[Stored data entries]

BEGIN

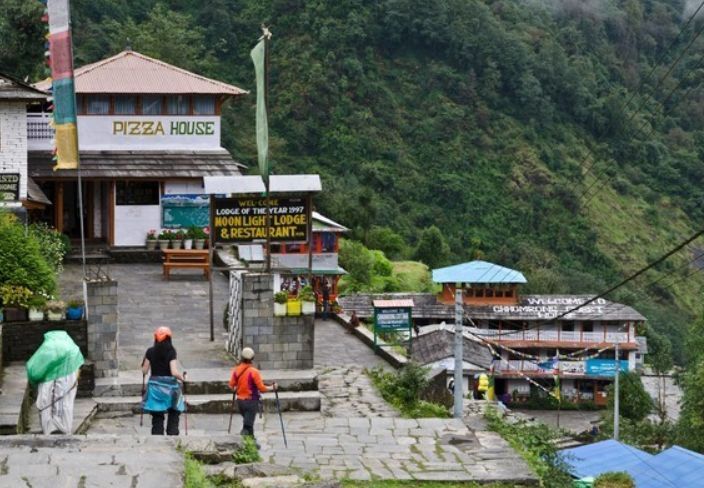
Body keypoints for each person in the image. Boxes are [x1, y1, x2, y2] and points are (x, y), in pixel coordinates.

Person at [142, 327, 185, 435]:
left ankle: (157, 437)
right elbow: (174, 372)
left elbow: (144, 370)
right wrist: (182, 378)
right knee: (174, 410)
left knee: (157, 414)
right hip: (170, 389)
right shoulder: (171, 351)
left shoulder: (150, 351)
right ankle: (172, 432)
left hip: (155, 389)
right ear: (169, 338)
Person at [228, 347, 276, 443]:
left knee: (248, 423)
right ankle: (245, 438)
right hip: (251, 402)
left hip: (240, 402)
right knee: (248, 425)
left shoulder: (236, 370)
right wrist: (272, 388)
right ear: (252, 358)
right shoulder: (254, 372)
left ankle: (252, 442)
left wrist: (237, 389)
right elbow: (261, 388)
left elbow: (231, 385)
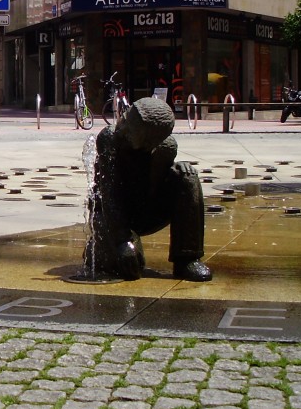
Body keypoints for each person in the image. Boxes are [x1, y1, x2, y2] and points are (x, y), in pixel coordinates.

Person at [83, 96, 211, 282]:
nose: (121, 128)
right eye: (124, 118)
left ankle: (187, 258)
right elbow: (109, 195)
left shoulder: (166, 148)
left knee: (187, 178)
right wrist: (122, 241)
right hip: (113, 216)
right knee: (131, 266)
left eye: (130, 130)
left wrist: (179, 171)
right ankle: (99, 249)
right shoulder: (110, 139)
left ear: (150, 142)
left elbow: (157, 187)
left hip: (144, 210)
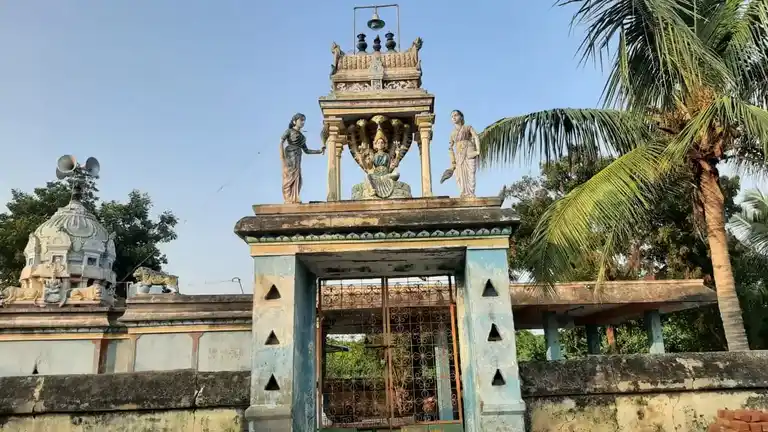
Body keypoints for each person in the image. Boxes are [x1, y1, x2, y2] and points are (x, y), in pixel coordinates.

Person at [279, 113, 325, 203]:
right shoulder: (289, 131)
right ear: (294, 121)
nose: (302, 122)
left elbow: (306, 150)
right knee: (290, 176)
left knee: (298, 178)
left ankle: (295, 198)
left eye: (304, 121)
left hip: (298, 155)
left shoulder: (302, 137)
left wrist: (319, 151)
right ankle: (288, 198)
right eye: (301, 120)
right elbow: (281, 141)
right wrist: (282, 156)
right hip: (290, 153)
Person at [446, 110, 480, 198]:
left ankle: (471, 193)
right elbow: (450, 148)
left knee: (471, 173)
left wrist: (478, 150)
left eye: (456, 115)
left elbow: (476, 137)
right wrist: (453, 162)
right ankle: (464, 193)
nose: (453, 117)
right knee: (460, 175)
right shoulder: (452, 133)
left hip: (469, 152)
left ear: (461, 117)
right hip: (459, 156)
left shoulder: (468, 127)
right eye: (452, 116)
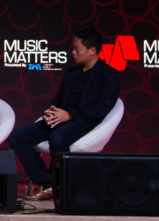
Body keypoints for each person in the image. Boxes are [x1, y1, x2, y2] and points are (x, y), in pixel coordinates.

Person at [8, 28, 120, 201]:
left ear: (92, 50)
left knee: (58, 138)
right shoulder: (71, 74)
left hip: (85, 121)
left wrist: (70, 115)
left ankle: (59, 184)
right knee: (17, 137)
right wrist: (51, 111)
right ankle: (47, 182)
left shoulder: (109, 74)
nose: (73, 52)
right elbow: (58, 99)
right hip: (60, 119)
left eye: (77, 49)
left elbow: (103, 107)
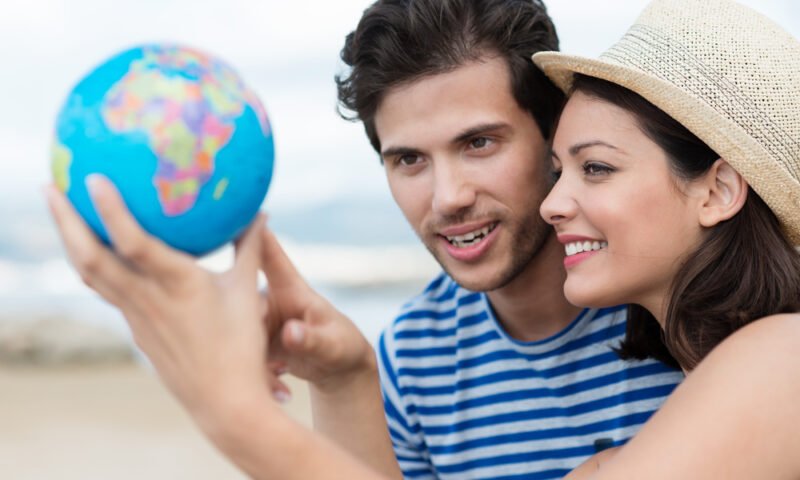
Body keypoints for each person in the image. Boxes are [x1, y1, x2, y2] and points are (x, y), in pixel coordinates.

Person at [45, 0, 800, 478]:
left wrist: (234, 413)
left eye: (479, 143)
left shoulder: (771, 354)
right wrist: (344, 383)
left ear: (550, 136)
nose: (446, 197)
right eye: (407, 158)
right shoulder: (412, 358)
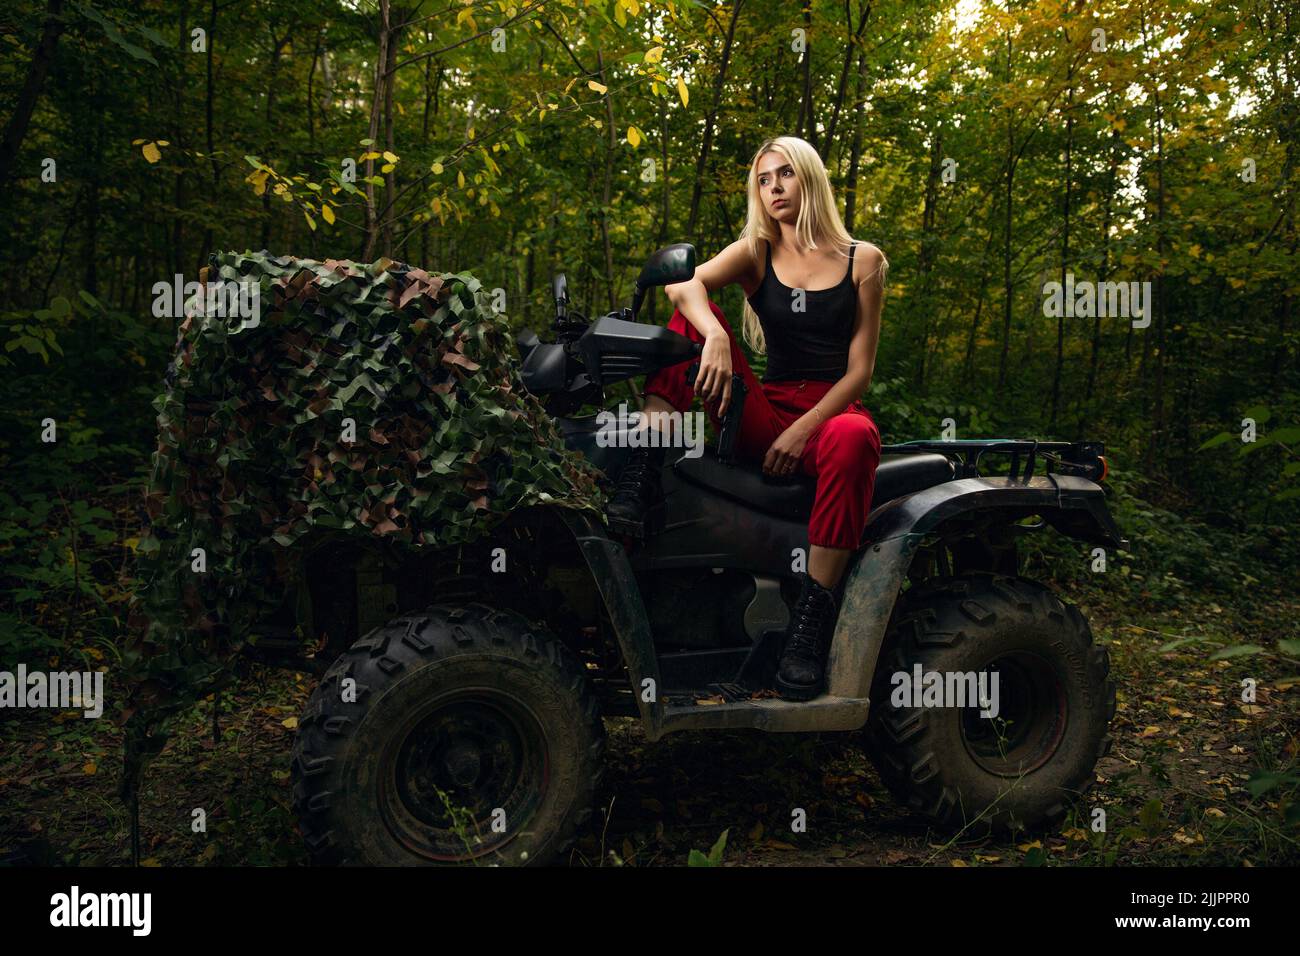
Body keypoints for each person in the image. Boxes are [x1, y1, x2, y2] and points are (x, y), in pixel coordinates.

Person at [606, 135, 888, 701]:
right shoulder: (756, 250)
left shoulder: (865, 260)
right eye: (763, 179)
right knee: (689, 322)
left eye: (784, 174)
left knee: (856, 434)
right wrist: (713, 332)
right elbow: (684, 287)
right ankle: (642, 466)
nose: (774, 187)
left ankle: (809, 626)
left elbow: (859, 373)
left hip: (828, 418)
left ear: (809, 178)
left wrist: (804, 428)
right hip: (764, 409)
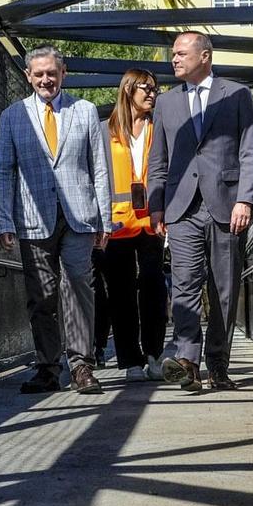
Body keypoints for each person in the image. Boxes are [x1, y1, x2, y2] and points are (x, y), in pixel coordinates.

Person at [0, 46, 114, 395]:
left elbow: (99, 169)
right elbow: (2, 170)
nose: (46, 79)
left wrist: (104, 220)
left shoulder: (85, 111)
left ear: (63, 74)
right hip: (32, 219)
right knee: (41, 295)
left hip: (79, 217)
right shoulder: (13, 116)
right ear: (29, 76)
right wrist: (3, 221)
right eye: (39, 73)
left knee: (78, 288)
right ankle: (47, 367)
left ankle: (82, 367)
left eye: (52, 73)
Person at [146, 32, 253, 392]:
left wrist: (247, 198)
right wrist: (156, 205)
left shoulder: (237, 94)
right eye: (173, 54)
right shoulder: (166, 103)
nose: (174, 59)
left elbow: (250, 150)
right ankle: (187, 362)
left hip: (227, 204)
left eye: (181, 53)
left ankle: (219, 365)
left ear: (205, 56)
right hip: (181, 209)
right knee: (184, 287)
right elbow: (158, 160)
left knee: (224, 288)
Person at [100, 67, 168, 383]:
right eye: (146, 88)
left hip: (152, 221)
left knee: (154, 285)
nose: (152, 93)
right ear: (128, 89)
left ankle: (154, 353)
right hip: (116, 224)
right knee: (121, 291)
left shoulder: (160, 129)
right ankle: (130, 360)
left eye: (155, 88)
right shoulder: (104, 131)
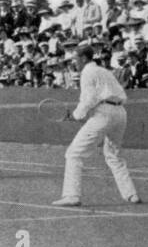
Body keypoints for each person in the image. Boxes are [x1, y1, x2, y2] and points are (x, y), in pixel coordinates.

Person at [53, 44, 141, 207]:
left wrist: (76, 115)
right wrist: (79, 114)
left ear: (84, 58)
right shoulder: (104, 71)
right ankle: (131, 194)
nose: (74, 63)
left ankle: (72, 195)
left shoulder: (87, 72)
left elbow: (89, 99)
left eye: (75, 59)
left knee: (73, 154)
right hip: (120, 113)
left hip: (104, 113)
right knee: (114, 155)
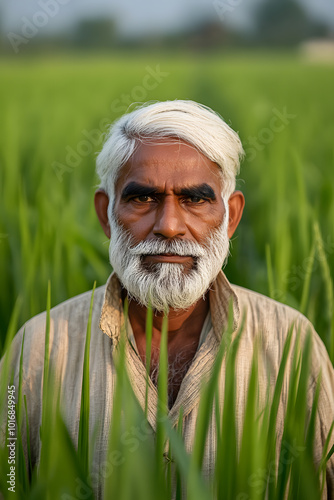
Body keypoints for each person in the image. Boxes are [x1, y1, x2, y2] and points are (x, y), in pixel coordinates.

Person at [1, 100, 333, 498]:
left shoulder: (291, 346)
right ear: (106, 215)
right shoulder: (39, 348)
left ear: (231, 217)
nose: (170, 227)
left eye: (195, 199)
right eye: (144, 199)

END

## Prompt:
From the entries above, copy exactly the lines starting at the one with "right eye: (763, 179)" and stopping at the one with "left eye: (75, 59)", keeping both ends. Drop the pictures.

## Answer:
right eye: (763, 179)
right knee: (689, 322)
left eye: (784, 174)
left knee: (856, 434)
right wrist: (713, 332)
right elbow: (684, 287)
right ankle: (642, 466)
nose: (774, 187)
left ankle: (809, 626)
left elbow: (859, 373)
left hip: (828, 418)
left ear: (809, 178)
left wrist: (804, 428)
right hip: (764, 409)
Body keypoints for each person in the image. Boxes are [x1, y1, x2, y2] and points are (x, y), in pixel coordinates.

Person at [0, 46, 114, 395]:
left elbow: (99, 169)
right elbow: (2, 170)
nose: (46, 79)
left wrist: (104, 220)
left shoulder: (85, 111)
left ear: (63, 74)
right hip: (32, 219)
right knee: (41, 295)
left hip: (79, 217)
right shoulder: (13, 116)
right ear: (29, 76)
right wrist: (3, 221)
right eye: (39, 73)
left knee: (78, 288)
right ankle: (47, 367)
left ankle: (82, 367)
left eye: (52, 73)
Person at [146, 32, 253, 392]:
left wrist: (247, 198)
right wrist: (156, 205)
left shoulder: (237, 94)
right eye: (173, 54)
right shoulder: (166, 103)
nose: (174, 59)
left elbow: (250, 150)
right ankle: (187, 362)
left hip: (227, 204)
left eye: (181, 53)
left ankle: (219, 365)
left ear: (205, 56)
right hip: (181, 209)
right knee: (184, 287)
right elbow: (158, 160)
left knee: (224, 288)
Person at [100, 67, 168, 383]:
right eye: (146, 88)
left hip: (152, 221)
left knee: (154, 285)
nose: (152, 93)
right ear: (128, 89)
left ankle: (154, 353)
right hip: (116, 224)
right knee: (121, 291)
left shoulder: (160, 129)
right ankle: (130, 360)
left eye: (155, 88)
right shoulder: (104, 131)
Body keypoints for each person in the image. Boxes are [x1, y1, x2, y2] and points are (x, y), in pixel coordinates.

Person at [53, 44, 141, 207]:
left wrist: (76, 115)
right wrist: (79, 114)
left ear: (84, 58)
right shoulder: (104, 71)
right ankle: (131, 194)
nose: (74, 63)
left ankle: (72, 195)
left shoulder: (87, 72)
left elbow: (89, 99)
left eye: (75, 59)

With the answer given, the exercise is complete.